What the task requires
Repeat exactly the lines from the start of the records below through the line that contains "TEST-423: none -> present", including both.

Excerpts from a dataset
• • • • • • •
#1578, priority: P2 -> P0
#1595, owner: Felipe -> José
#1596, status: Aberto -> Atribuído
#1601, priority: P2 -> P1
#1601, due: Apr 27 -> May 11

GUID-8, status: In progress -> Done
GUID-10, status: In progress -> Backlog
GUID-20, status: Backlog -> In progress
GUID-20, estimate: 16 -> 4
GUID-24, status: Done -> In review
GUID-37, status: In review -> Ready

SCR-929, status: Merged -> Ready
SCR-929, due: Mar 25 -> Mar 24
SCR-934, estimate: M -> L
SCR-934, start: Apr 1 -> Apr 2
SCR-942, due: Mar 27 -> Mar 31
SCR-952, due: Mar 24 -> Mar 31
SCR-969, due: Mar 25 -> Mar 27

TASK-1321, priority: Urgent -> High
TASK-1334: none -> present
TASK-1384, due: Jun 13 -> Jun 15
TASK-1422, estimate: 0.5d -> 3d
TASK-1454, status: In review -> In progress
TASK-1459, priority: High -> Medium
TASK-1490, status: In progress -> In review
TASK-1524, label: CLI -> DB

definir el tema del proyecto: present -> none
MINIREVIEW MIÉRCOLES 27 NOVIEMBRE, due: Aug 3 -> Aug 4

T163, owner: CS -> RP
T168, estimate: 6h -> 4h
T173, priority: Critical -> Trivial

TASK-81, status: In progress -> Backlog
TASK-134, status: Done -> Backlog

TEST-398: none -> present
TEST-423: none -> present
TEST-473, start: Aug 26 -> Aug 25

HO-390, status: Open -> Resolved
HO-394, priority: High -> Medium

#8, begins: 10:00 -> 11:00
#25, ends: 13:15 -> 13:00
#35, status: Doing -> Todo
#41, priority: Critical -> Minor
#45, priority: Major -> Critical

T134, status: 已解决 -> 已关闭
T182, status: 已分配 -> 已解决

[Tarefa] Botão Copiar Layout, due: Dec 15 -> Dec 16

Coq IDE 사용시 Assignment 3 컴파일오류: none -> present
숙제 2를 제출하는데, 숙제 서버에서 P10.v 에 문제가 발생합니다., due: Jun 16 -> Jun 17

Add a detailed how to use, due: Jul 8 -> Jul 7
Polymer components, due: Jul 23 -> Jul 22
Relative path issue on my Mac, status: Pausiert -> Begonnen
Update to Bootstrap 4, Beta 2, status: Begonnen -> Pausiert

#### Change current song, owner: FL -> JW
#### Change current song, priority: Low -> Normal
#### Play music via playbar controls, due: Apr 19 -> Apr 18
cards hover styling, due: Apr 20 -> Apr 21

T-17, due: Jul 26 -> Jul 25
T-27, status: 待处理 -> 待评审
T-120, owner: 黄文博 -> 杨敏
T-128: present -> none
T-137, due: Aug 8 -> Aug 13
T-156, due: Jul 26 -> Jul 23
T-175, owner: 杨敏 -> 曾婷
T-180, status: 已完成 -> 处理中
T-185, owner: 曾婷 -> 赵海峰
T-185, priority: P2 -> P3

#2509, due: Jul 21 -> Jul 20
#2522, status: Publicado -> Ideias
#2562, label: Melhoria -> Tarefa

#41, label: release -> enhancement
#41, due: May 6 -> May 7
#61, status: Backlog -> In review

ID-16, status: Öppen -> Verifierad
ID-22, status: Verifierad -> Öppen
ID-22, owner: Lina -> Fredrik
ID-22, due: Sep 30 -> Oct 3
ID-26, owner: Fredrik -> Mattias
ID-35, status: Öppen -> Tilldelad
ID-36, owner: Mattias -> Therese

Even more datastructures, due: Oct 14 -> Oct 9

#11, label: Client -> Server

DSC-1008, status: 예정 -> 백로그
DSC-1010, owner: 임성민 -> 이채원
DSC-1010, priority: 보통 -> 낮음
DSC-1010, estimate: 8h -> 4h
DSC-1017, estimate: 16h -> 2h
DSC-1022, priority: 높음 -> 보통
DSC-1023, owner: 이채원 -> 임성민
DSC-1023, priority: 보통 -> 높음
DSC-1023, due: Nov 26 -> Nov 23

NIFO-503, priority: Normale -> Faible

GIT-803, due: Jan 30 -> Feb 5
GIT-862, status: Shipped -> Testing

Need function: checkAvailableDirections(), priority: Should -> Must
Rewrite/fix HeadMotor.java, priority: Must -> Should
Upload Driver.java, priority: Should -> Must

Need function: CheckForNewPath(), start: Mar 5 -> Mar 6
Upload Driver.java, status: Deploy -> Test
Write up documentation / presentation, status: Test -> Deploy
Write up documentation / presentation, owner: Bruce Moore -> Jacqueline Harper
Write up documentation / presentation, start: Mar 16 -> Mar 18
• • • • • • •
Reply to the exercise
#1578, priority: P2 -> P0
#1595, owner: Felipe -> José
#1596, status: Aberto -> Atribuído
#1601, priority: P2 -> P1
#1601, due: Apr 27 -> May 11

GUID-8, status: In progress -> Done
GUID-10, status: In progress -> Backlog
GUID-20, status: Backlog -> In progress
GUID-20, estimate: 16 -> 4
GUID-24, status: Done -> In review
GUID-37, status: In review -> Ready

SCR-929, status: Merged -> Ready
SCR-929, due: Mar 25 -> Mar 24
SCR-934, estimate: M -> L
SCR-934, start: Apr 1 -> Apr 2
SCR-942, due: Mar 27 -> Mar 31
SCR-952, due: Mar 24 -> Mar 31
SCR-969, due: Mar 25 -> Mar 27

TASK-1321, priority: Urgent -> High
TASK-1334: none -> present
TASK-1384, due: Jun 13 -> Jun 15
TASK-1422, estimate: 0.5d -> 3d
TASK-1454, status: In review -> In progress
TASK-1459, priority: High -> Medium
TASK-1490, status: In progress -> In review
TASK-1524, label: CLI -> DB

definir el tema del proyecto: present -> none
MINIREVIEW MIÉRCOLES 27 NOVIEMBRE, due: Aug 3 -> Aug 4

T163, owner: CS -> RP
T168, estimate: 6h -> 4h
T173, priority: Critical -> Trivial

TASK-81, status: In progress -> Backlog
TASK-134, status: Done -> Backlog

TEST-398: none -> present
TEST-423: none -> present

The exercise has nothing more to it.